Дорога казалась Аксинье бесконечной. Грязь чавкала под ногами. Цепной пес старосты затявкал, услышав шаги. Она шла и медленно бормотала:
– Святой Божий угодник, великий Николай Чудотворец! Взываю к тебе, заступнику угнетенных, защитнику слабых.
– Гриша! Григорий! – ноги Аксиньи подкашивались. Будто не по родной улице прошла, а десять верст отмахала. Дверь не скрипнула, мягко открылась. В избе царила мгла.
– Гриша! – кольнул страх. Нет его, ушел, уехал, скрылся. Бросил.
– Бу ким[39]?
Аксинья вздрогнула, вгляделась в темноту. Голос родной, слова чужие, странные.
– Кто это? – хриплый сонный голос был не рад гостям.
– Я, Гриша. Ты что, не узнаешь?
– Аксинья?
Григорий прижал ее к себе, дрожащую, испуганную, в колючем платке, втиснул ее маленькое тело в свое сильное, сдавил худенькие лопатки, уткнулся носом в ее темя. Аксинья тихонько хихикнула.
– Ты чего?
– Мы еще не венчаны. А я тебя голого уже видала.
Он выругался, натянул порты и вновь прижал к себе хрупкий цветок, медуницу, которая досталась ему в этом суровом мире не по чести и справедливости, а по праву зубастого захватчика. Нескоро он отпустил ее, оторвал от сердца.
– Оксюша, обвенчает нас поп с Александровки?
– Не знаю я… Но денежку он любит.
– Значит, согласится.
Григорий ополоснул лицо, пригладил короткую бороду. Натянул рубаху, резко, в сердцах, она затрещала по швам, но выдержала.
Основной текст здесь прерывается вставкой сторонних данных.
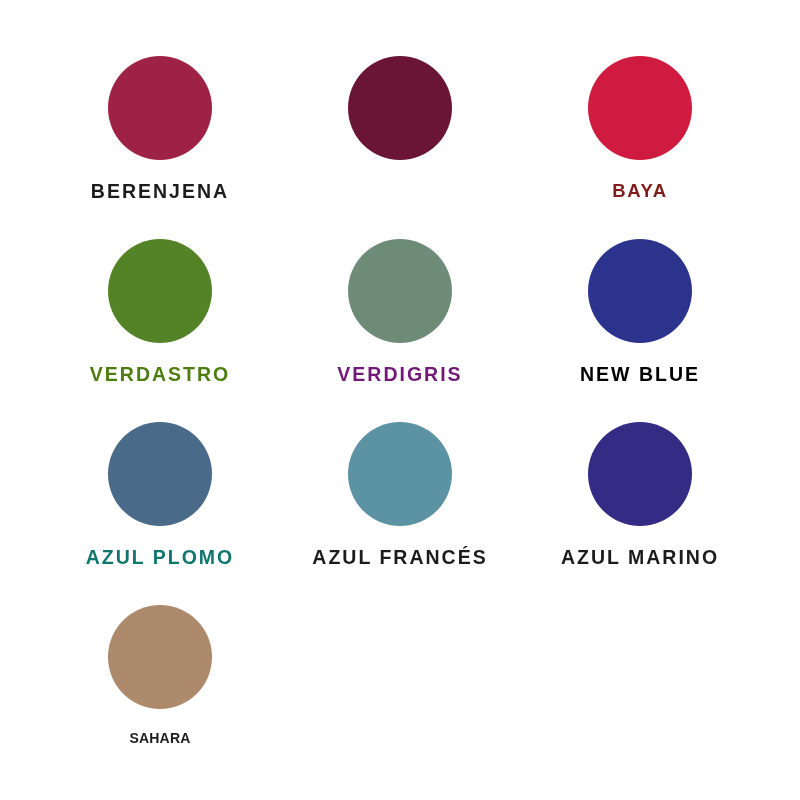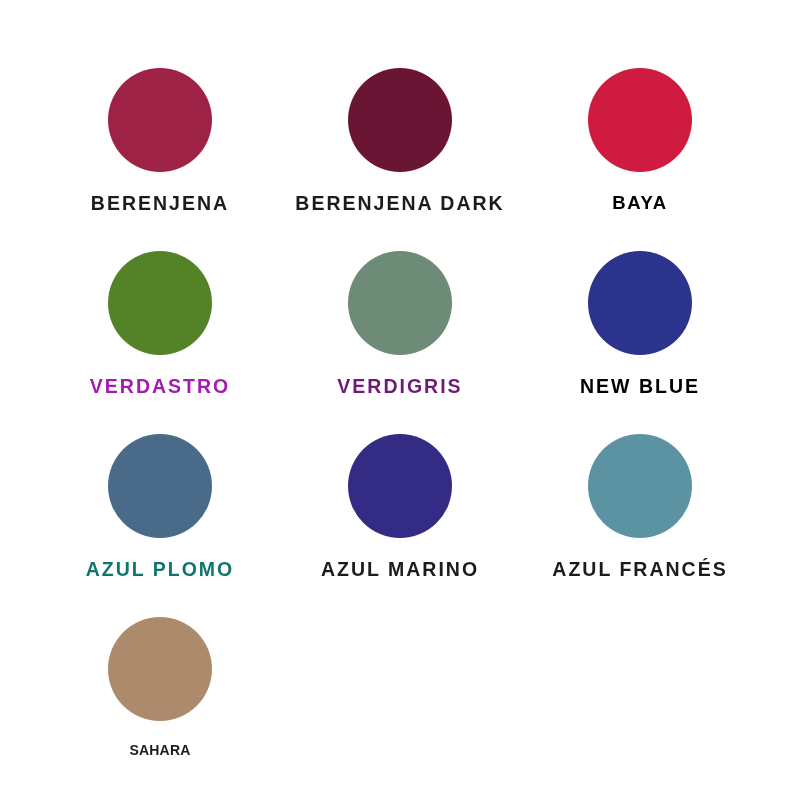--- a/index.html
+++ b/index.html
@@ -21,7 +21,7 @@
     height: 800px;
     background: #ffffff;
     box-sizing: border-box;
-    padding: 16px;
+    padding: 4px;
   }
 
   .swatch-grid {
– Гриша, я так венчаться буду? – Аксинья чуть не ревела, оглядывая свои грязные ноги, заляпанный подол, темный платок.
– Не важно мне, во что одета ты. – Он притянул ее к себе, улыбнулся. – А подожди-ка.
Кузнец ушел в клетушку, вернулся с чудным заморским платком. Красные цветы вились по его полю, шелковистая бахрома окаймляла края.
– Откуда красота такая?
Григорий промолчал – собирал монеты в кожаную сумку.
– Мне подарить хотел? Ты мой самый хороший! – Девушка сбросила колючий плат Анфисы и с наслаждением закуталась в обнову. Спохватилась, подобрала Анфисину вещицу, погладила с нежностью вытянувшиеся нитки.
Абдул задорно фыркал, предвкушал ночную скачку. Кузнец легко посадил Аксинью на его лоснящуюся спину, запрыгнул сам.
– Ну, невестушка. В путь!
Оксюша уткнулась носом в спину Григория, широкую, обещающую счастье и защиту. Ветер шевелил ее волосы, выбившиеся из косы, прохладный воздух охлаждал пылающие жаром щеки.
– Не боишься?
– Я с тобой совсем ничего не боюсь. Ни темноты, ни разбойников, ни… отца.